Outcome | mAb recipients, No. (%) | Nonrecipients, No. (%) | Point estimate, OR (95% CI) | P value | NNTa |
---|---|---|---|---|---|
Among all patients | |||||
No. of patients | 201 | 280 | |||
Acute medical visitb | 59 (29.4) | 136 (48.6) | 0.44 (0.29 to 0.66) | <.001 | 6 |
Emergency department visit only | 24 (11.9) | 16 (5.7) | NA | NA | NA |
Hospitalizationc | 35 (17.4) | 120 (42.9) | 0.28 (0.18 to 0.44) | <.001 | 4 |
Transfer to outside facility for higher-level care | 4 (2.0) | 26 (9.3) | 0.20 (0.05 to 0.59) | .001 | 14 |
Intensive care unit admission | 0 | 12 (4.3) | −4.3 (−6.7 to −1.9)d | .003 | 24 |
Death | 0 | 8 (2.9)c | −2.9 (−4.8 to −0.9)d | .008 | 35 |
Adverse reaction | 1 (0.5) | NA | NA | NA | NA |
Among hospitalized patients | |||||
No. of patients | 35 | 120 | |||
Symptom duration at admission, No./total No. (%) | |||||
Asymptomatic | 2/35 (6) | 5/120 (4) | 1.4 (0.13 to 9) | .66 | NA |
Days, median (IQR)e | 6 (3-9) | 5 (3-8) | .66 | NA | |
Admission in ≤3 de | 10/32 (31) | 35/108 (32) | 0.95 (0.36 to 2.4) | .90 | NA |
Days in hospital, median (IQR) | 4 (3-5) | 4 (4-5) | .48 | NA | |
Oxygen requirement, No./total No. (%) | 26/35 (74) | 91 (76) | 0.92 (0.36 to 2.5) | .53 | NA |
None | 9/35 (26) | 29/120 (24) | NA | .54 | NA |
Low flow | 25/35 (71) | 81/120 (68) | |||
NRB mask, high flow, or BiPAP | 1/35 (3) | 4/120 (3) | |||
Intubation | 0/35 | 6/120 (5) |
Abbreviations: BiPAP, bilevel positive airway pressure; IQR, interquartile range; mAb, monoclonal antibody; NA, not applicable; NNT, number needed to treat; NRB, nonrebreather; OR, odds ratio.

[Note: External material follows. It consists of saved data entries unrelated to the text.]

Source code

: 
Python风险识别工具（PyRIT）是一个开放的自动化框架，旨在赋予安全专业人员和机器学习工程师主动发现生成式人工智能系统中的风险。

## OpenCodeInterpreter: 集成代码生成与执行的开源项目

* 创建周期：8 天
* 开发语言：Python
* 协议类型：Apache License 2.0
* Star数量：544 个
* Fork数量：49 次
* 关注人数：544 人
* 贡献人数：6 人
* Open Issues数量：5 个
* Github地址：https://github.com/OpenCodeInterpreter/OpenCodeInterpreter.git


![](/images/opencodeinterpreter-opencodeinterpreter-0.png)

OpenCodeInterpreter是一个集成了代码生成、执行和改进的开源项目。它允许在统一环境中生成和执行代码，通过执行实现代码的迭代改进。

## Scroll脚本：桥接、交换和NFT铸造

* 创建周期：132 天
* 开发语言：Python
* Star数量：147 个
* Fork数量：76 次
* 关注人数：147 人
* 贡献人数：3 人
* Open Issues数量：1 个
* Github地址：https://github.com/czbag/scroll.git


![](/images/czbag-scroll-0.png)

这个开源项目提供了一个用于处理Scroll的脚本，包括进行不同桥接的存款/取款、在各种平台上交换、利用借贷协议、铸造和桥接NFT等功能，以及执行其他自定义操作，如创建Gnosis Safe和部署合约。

Number needed to treat to prevent the given medical outcome. Only given if P < .05.
COVID-19–related emergency department visit or hospitalization.
COVID-19–related hospitalization, including local hospitalizations and transfers.
Absolute risk reductions are given as percentages when ORs were not possible.
Among patients with known symptom onset dates (32 mAb-treated patients and 108 nontreated patients).
Discussion
The lower proportion of hospitalizations among mAb-treated patients observed at WRSU is consistent with previous mAb studies,1,2 albeit to a greater degree. To our knowledge, this study is the first to report mAb use for Native American individuals and is among the few studies to report a significantly lower proportion of deaths among patients receiving mAbs. The magnitude of our findings is attributable in part to a higher baseline hospitalization rate. Abiding by EUA criteria meant that eligible WRSU patients, treated and untreated, were at higher risk for severe COVID-19 (eg, higher BMI and more risk factors) compared with prior studies.1,2 Furthermore, Native American individuals experience greater infectious disease mortality, including from COVID-19, which likely increased WRSU hospitalization rates.5,6 The success of the WRSU mAb program is also likely attributable to rapid treatment. The WRSU decreased the time to treatment by integrating contact tracing, clinical outreach, in-house molecular testing, and a unified public health and hospital system that streamlined information exchange. This approach may not be generalizable but is a model for other centralized health systems.
We recognize several limitations of this study. Retrospective comparisons can result in some misclassification. In particular, some patients in this study were excluded from mAb treatment solely based on symptom severity, per the EUA.3,4 These patients may have progressed to hospitalization even with mAb treatment; however, it is also possible that earlier mAb intervention may have prevented this progression. Given the magnitude of our findings, we believe they are unlikely to be entirely the result of misclassification. Therefore, we assert that the success of the WRSU mAb program suggests that these treatments can be used to great effect in rural, relatively resource-limited settings.